- [Stated goal]: Reproduce every line of the records below word for word, keeping their original order.

- [Data to process]:

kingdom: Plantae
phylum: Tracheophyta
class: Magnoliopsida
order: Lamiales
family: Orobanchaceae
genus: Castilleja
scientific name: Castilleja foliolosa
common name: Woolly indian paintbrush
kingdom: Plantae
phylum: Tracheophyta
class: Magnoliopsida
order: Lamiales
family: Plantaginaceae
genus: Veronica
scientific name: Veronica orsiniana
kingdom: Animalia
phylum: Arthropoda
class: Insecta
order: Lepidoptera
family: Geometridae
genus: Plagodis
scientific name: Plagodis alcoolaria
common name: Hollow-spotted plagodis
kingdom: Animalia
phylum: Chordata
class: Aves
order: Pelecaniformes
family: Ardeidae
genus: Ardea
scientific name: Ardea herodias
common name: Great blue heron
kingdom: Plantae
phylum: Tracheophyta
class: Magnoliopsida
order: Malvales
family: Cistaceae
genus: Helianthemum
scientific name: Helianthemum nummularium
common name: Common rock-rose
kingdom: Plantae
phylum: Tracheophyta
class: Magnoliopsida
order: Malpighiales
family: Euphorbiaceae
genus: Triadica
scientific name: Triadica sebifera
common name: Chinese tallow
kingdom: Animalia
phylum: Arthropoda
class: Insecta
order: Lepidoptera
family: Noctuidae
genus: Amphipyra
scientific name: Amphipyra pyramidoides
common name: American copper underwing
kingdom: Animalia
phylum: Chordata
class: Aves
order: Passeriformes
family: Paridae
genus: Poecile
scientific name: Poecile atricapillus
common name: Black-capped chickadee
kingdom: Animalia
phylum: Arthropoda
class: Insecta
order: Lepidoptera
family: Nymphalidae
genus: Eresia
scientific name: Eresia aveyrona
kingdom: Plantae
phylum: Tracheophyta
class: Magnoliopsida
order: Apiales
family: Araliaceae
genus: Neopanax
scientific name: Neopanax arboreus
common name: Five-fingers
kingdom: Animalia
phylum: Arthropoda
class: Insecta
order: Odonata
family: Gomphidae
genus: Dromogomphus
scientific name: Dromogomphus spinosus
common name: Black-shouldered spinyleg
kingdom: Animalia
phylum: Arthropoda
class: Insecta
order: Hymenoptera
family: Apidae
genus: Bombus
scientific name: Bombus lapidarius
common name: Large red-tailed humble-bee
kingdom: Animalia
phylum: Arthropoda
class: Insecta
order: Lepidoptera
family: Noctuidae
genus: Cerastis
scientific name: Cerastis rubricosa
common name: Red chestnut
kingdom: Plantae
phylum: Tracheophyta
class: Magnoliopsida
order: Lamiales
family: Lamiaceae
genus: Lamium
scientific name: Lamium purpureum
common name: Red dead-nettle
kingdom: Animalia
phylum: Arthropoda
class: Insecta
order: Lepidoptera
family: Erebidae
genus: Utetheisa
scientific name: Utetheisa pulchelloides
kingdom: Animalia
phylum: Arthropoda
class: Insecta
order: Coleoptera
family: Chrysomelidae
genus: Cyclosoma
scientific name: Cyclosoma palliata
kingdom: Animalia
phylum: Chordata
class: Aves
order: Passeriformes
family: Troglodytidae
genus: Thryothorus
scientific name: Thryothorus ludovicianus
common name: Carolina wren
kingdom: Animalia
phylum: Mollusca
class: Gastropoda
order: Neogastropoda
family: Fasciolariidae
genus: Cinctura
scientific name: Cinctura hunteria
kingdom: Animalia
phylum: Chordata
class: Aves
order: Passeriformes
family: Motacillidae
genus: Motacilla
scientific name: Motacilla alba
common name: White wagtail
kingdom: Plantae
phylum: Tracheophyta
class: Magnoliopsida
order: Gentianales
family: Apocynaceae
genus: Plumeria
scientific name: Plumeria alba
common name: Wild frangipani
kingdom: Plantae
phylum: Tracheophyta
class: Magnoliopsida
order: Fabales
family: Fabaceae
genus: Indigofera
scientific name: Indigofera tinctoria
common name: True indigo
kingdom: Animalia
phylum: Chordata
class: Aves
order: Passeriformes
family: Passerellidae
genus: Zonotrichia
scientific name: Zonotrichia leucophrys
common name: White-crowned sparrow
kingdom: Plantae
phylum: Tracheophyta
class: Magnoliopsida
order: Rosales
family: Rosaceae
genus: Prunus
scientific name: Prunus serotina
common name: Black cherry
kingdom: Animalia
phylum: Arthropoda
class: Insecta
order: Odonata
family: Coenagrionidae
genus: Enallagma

- [Output of the task]:
kingdom: Plantae
phylum: Tracheophyta
class: Magnoliopsida
order: Lamiales
family: Orobanchaceae
genus: Castilleja
scientific name: Castilleja foliolosa
common name: Woolly indian paintbrush
kingdom: Plantae
phylum: Tracheophyta
class: Magnoliopsida
order: Lamiales
family: Plantaginaceae
genus: Veronica
scientific name: Veronica orsiniana
kingdom: Animalia
phylum: Arthropoda
class: Insecta
order: Lepidoptera
family: Geometridae
genus: Plagodis
scientific name: Plagodis alcoolaria
common name: Hollow-spotted plagodis
kingdom: Animalia
phylum: Chordata
class: Aves
order: Pelecaniformes
family: Ardeidae
genus: Ardea
scientific name: Ardea herodias
common name: Great blue heron
kingdom: Plantae
phylum: Tracheophyta
class: Magnoliopsida
order: Malvales
family: Cistaceae
genus: Helianthemum
scientific name: Helianthemum nummularium
common name: Common rock-rose
kingdom: Plantae
phylum: Tracheophyta
class: Magnoliopsida
order: Malpighiales
family: Euphorbiaceae
genus: Triadica
scientific name: Triadica sebifera
common name: Chinese tallow
kingdom: Animalia
phylum: Arthropoda
class: Insecta
order: Lepidoptera
family: Noctuidae
genus: Amphipyra
scientific name: Amphipyra pyramidoides
common name: American copper underwing
kingdom: Animalia
phylum: Chordata
class: Aves
order: Passeriformes
family: Paridae
genus: Poecile
scientific name: Poecile atricapillus
common name: Black-capped chickadee
kingdom: Animalia
phylum: Arthropoda
class: Insecta
order: Lepidoptera
family: Nymphalidae
genus: Eresia
scientific name: Eresia aveyrona
kingdom: Plantae
phylum: Tracheophyta
class: Magnoliopsida
order: Apiales
family: Araliaceae
genus: Neopanax
scientific name: Neopanax arboreus
common name: Five-fingers
kingdom: Animalia
phylum: Arthropoda
class: Insecta
order: Odonata
family: Gomphidae
genus: Dromogomphus
scientific name: Dromogomphus spinosus
common name: Black-shouldered spinyleg
kingdom: Animalia
phylum: Arthropoda
class: Insecta
order: Hymenoptera
family: Apidae
genus: Bombus
scientific name: Bombus lapidarius
common name: Large red-tailed humble-bee
kingdom: Animalia
phylum: Arthropoda
class: Insecta
order: Lepidoptera
family: Noctuidae
genus: Cerastis
scientific name: Cerastis rubricosa
common name: Red chestnut
kingdom: Plantae
phylum: Tracheophyta
class: Magnoliopsida
order: Lamiales
family: Lamiaceae
genus: Lamium
scientific name: Lamium purpureum
common name: Red dead-nettle
kingdom: Animalia
phylum: Arthropoda
class: Insecta
order: Lepidoptera
family: Erebidae
genus: Utetheisa
scientific name: Utetheisa pulchelloides
kingdom: Animalia
phylum: Arthropoda
class: Insecta
order: Coleoptera
family: Chrysomelidae
genus: Cyclosoma
scientific name: Cyclosoma palliata
kingdom: Animalia
phylum: Chordata
class: Aves
order: Passeriformes
family: Troglodytidae
genus: Thryothorus
scientific name: Thryothorus ludovicianus
common name: Carolina wren
kingdom: Animalia
phylum: Mollusca
class: Gastropoda
order: Neogastropoda
family: Fasciolariidae
genus: Cinctura
scientific name: Cinctura hunteria
kingdom: Animalia
phylum: Chordata
class: Aves
order: Passeriformes
family: Motacillidae
genus: Motacilla
scientific name: Motacilla alba
common name: White wagtail
kingdom: Plantae
phylum: Tracheophyta
class: Magnoliopsida
order: Gentianales
family: Apocynaceae
genus: Plumeria
scientific name: Plumeria alba
common name: Wild frangipani
kingdom: Plantae
phylum: Tracheophyta
class: Magnoliopsida
order: Fabales
family: Fabaceae
genus: Indigofera
scientific name: Indigofera tinctoria
common name: True indigo
kingdom: Animalia
phylum: Chordata
class: Aves
order: Passeriformes
family: Passerellidae
genus: Zonotrichia
scientific name: Zonotrichia leucophrys
common name: White-crowned sparrow
kingdom: Plantae
phylum: Tracheophyta
class: Magnoliopsida
order: Rosales
family: Rosaceae
genus: Prunus
scientific name: Prunus serotina
common name: Black cherry
kingdom: Animalia
phylum: Arthropoda
class: Insecta
order: Odonata
family: Coenagrionidae
genus: Enallagma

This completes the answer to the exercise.